Nahles zu Schröders 75. Geburtstag: „Du hast Großes geleistet“
Die SPD hat Willy Brandt geliebt, Helmut Schmidt bewundert und Gerhard Schröder? Das Verhältnis der Sozialdemokraten zu ihren Kanzlern war in der Bundesrepublik mitunter nicht einfach, aber an keinem ihrer Kanzler schieden sich in der Partei so sehr die Geister wie an Gerhard Schröder. Das galt während seiner Kanzlerschaft ab dem Jahr 2003, als er die berühmt-berüchtigten „Hartz-Gesetze“ der „Agenda 2010“ vorlegte und das galt auch nach seiner Kanzlerschaft.
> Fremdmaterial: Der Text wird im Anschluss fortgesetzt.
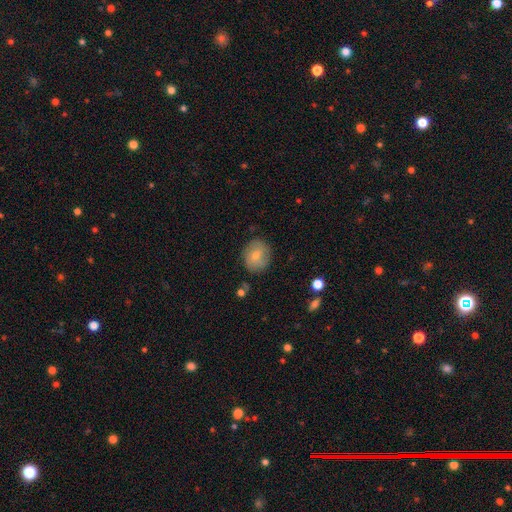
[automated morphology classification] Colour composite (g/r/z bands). It shows a smooth galaxy with no disk features (56%) that is round (73%). Merging: none (81%).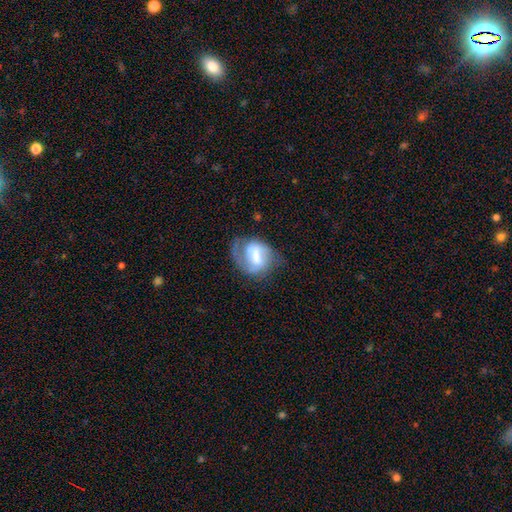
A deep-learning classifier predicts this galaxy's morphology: Smooth or featured: featured or disk — 65% (smooth — 28%)
Edge-on disk: no — 97% (yes — 3%)
Bar: weak — 47% (strong — 36%)
Spiral arms: yes — 79% (no — 21%)
Bulge size: moderate — 47% (small — 25%)
Merging: none — 50% (minor disturbance — 27%)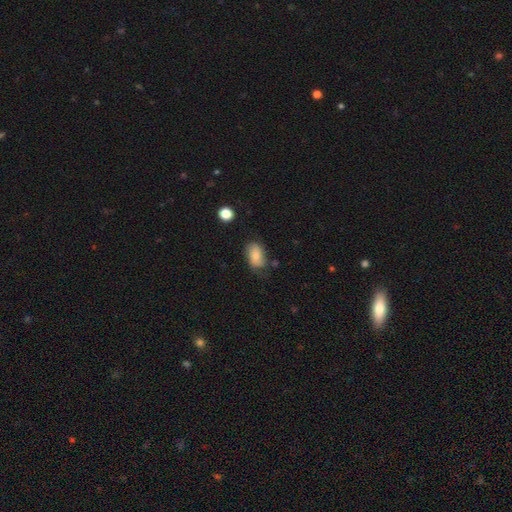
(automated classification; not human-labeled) This is likely a smooth galaxy (72%). How rounded: clearly in between (88%). Merging: possibly none (59%).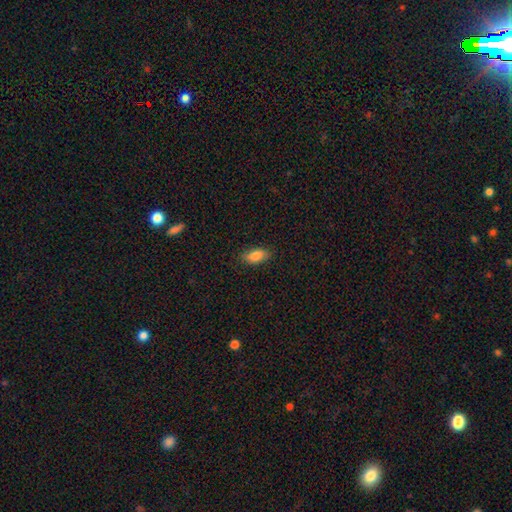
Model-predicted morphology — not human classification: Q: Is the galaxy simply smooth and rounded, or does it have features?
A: smooth — 85%.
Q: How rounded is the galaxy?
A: in between — 89%.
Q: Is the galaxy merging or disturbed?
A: none — 85%.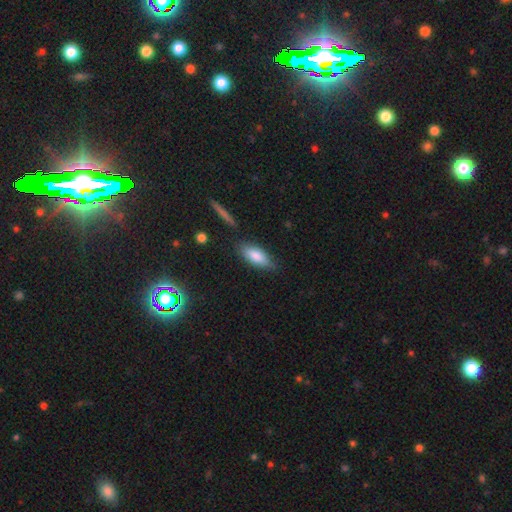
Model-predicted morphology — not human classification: Overall: smooth (82%). How rounded: in between (78%). Merging: none (77%).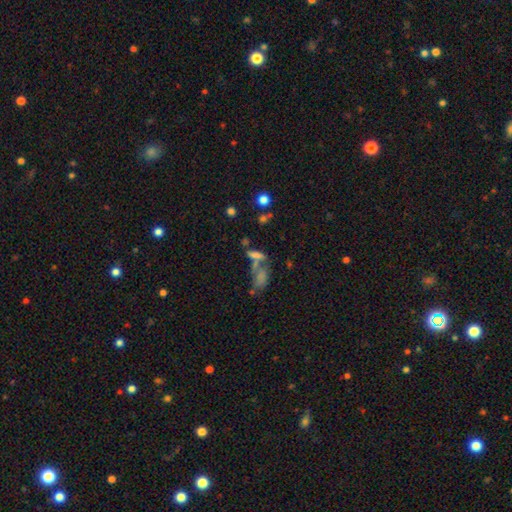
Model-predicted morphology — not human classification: Smooth or featured? Predicted: smooth (p=0.63). How rounded? Predicted: in between (p=0.57). Merging? Predicted: merger (p=0.47).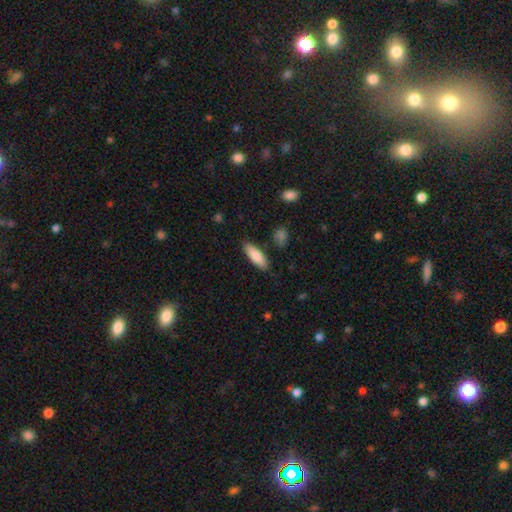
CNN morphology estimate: A smooth galaxy with no disk features (85%) that is in between round and cigar-shaped (58%).

Vote fractions:
- Smooth or featured? smooth: 85% / featured or disk: 9% / star or artifact: 6%
- How rounded? in between: 58% / cigar-shaped: 40% / round: 2%
- Merging? none: 85% / minor disturbance: 10% / major disturbance: 2% / merger: 2%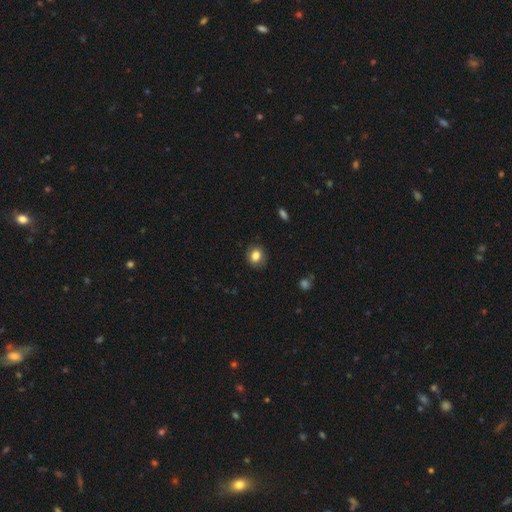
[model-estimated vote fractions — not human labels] This is clearly a smooth galaxy (82%). How rounded: likely round (64%). Merging: clearly none (83%).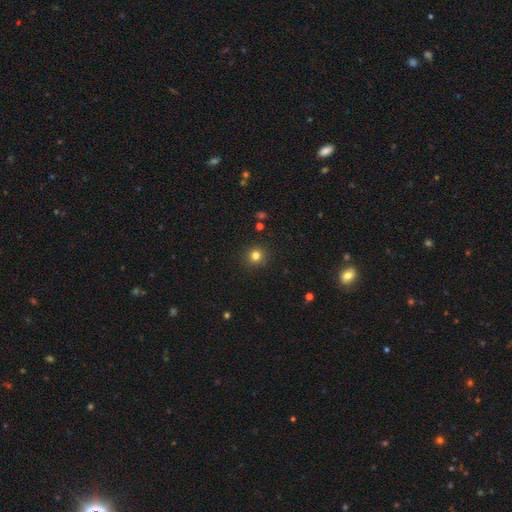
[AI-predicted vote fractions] Overall: smooth (80%). How rounded: round (94%). Merging: none (92%).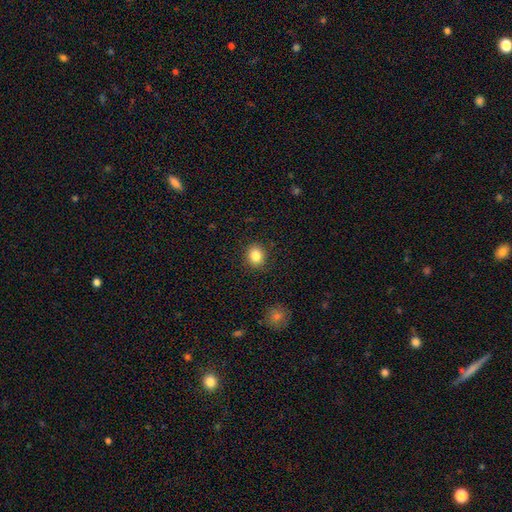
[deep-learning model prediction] This is clearly a smooth galaxy (85%). How rounded: likely round (72%). Merging: clearly none (89%).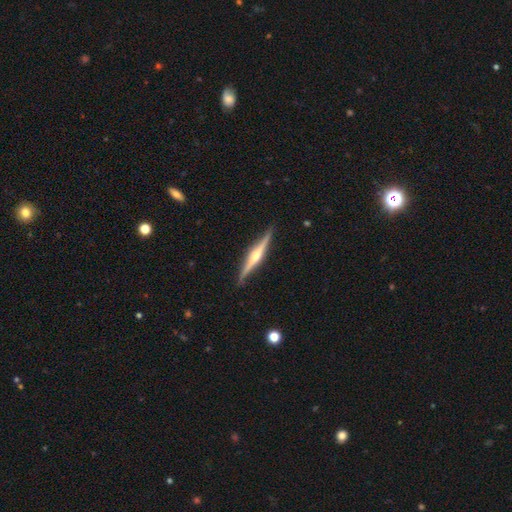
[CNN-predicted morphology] Smooth or featured: featured or disk — 80% (smooth — 15%)
Edge-on disk: yes — 98% (no — 2%)
Edge-on bulge: rounded — 87% (boxy — 7%)
Merging: none — 88% (minor disturbance — 9%)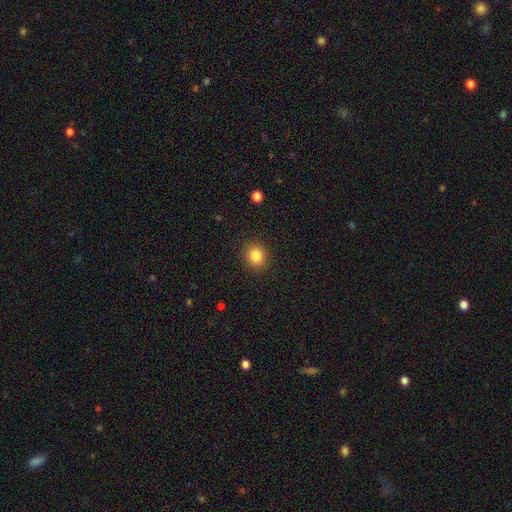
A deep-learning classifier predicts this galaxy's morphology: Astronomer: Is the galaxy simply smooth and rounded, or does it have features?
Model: smooth — 84%.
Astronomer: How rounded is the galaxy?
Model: round — 76%.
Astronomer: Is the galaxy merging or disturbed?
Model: none — 90%.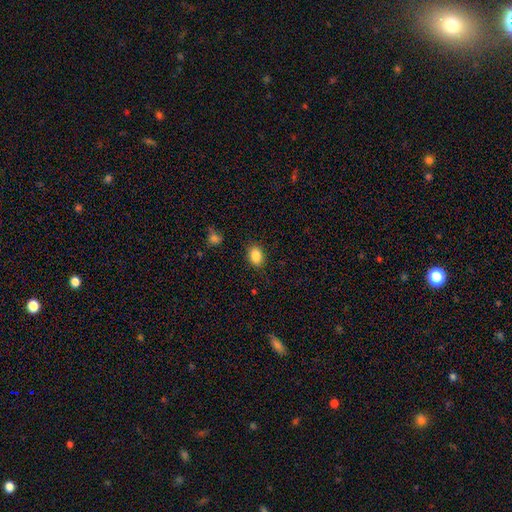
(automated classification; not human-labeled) A smooth galaxy with no disk features (86%) that is in between round and cigar-shaped (75%).

Vote fractions:
- Smooth or featured? smooth: 86% / star or artifact: 9% / featured or disk: 5%
- How rounded? in between: 75% / round: 24% / cigar-shaped: 1%
- Merging? none: 86% / minor disturbance: 10% / major disturbance: 3% / merger: 1%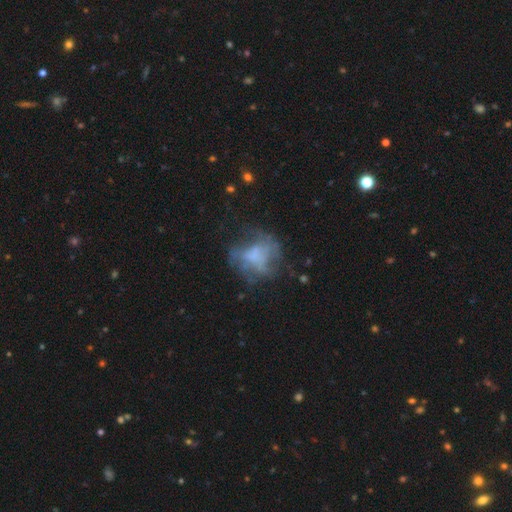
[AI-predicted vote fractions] This appears to be a featured or disk galaxy (50%). Merging: none (46%).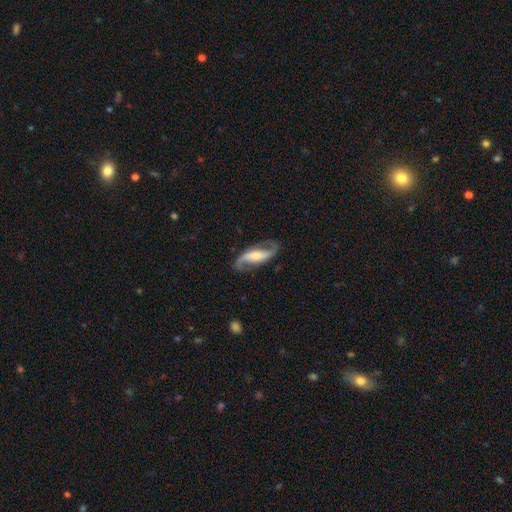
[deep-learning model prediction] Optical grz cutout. It shows a featured or disk galaxy (87%) with a strong bar (43%), 2 (93%) loose (53%) spiral arms (96%) and a moderate central bulge (48%). Merging: none (81%).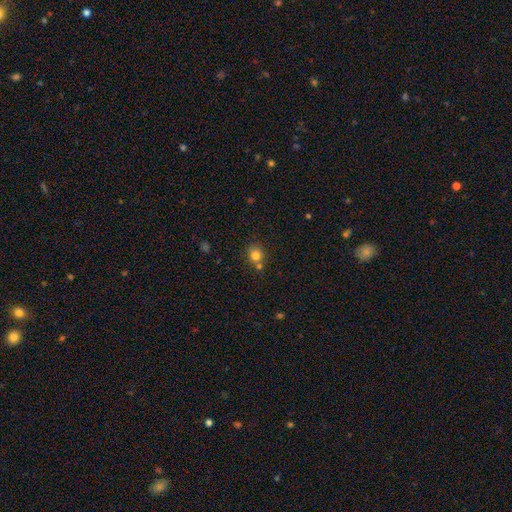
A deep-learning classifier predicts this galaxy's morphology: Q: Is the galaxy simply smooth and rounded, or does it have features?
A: smooth — 78%.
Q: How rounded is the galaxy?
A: round — 79%.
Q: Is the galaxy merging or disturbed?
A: none — 64%.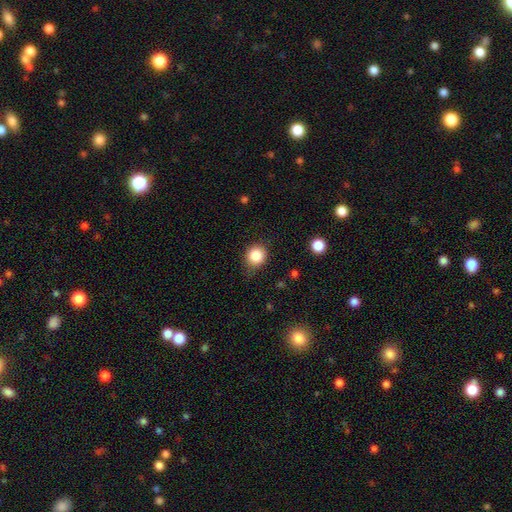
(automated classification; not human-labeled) Smooth or featured: smooth — 85% (star or artifact — 10%)
How rounded: round — 80% (in between — 19%)
Merging: none — 75% (minor disturbance — 19%)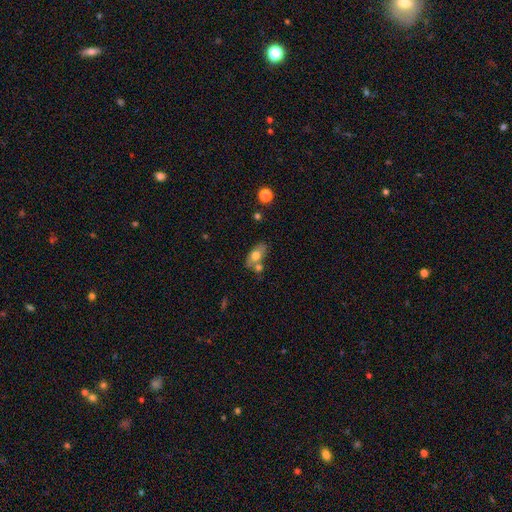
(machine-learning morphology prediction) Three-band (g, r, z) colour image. It shows a smooth galaxy with no disk features (67%) that is in between round and cigar-shaped (86%). Merging: none (53%).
Es gilt bis heute.
Nahles: ein herausragender Staatsmann und Sozialdemokrat
Umso bemerkenswerter, mit welch warmen Worten die SPD-Partei- und Fraktionsvorsitzende Andrea Nahles ihren Nachfolger im Parteivorsitz nun zum 75. Geburtstag am 7. April beglückwünscht. Sie gratuliert „einem herausragenden Staatsmann und Sozialdemokraten“ in ihrem Glückwunschschreiben „im Namen der gesamten Partei und auch persönlich sehr herzlich“.
Nahles würdigt Schröder mit den Worten: „Du hast die SPD über Jahre entscheidend geprägt und für unser Land und Europa Großes geleistet.“ Schröders Weg aus bescheidenen Verhältnissen über den zweiten Bildungsweg ins Kanzleramt sei „ein durch und durch sozialdemokratischer, der noch heute viele - über die Lager hinweg – inspiriert“.
Reformstau der Ära Kohl aufgelöst
Unter der Führung des dritten sozialdemokratischen Bundeskanzlers sei die Bundesrepublik „in der Welt endgültig erwachsen geworden“. In der Ära Schröder sei ein wirtschaftlich starkes und modernes Deutschland enger Partner Frankreichs und Impulsgeber in Europa gewesen. „Und eine Gesellschaftswende wurde eingeleitet, die die bestehende Vielfalt in der Bevölkerung endlich anerkannte und unter dem Leitbild von Toleranz und Gleichberechtigung stützte“, lobt Nahles.
„Unvergessen ist und bleibt, dass Du den Reformstau, der Deutschland nach Jahren konservativer Regierung gelähmt hat, aufgelöst hast. Mit mutigen Veränderungen, um die großen Herausforderungen, vor denen unser Land zur Jahrtausendwende stand, anzugehen“, so die SPD-Chefin.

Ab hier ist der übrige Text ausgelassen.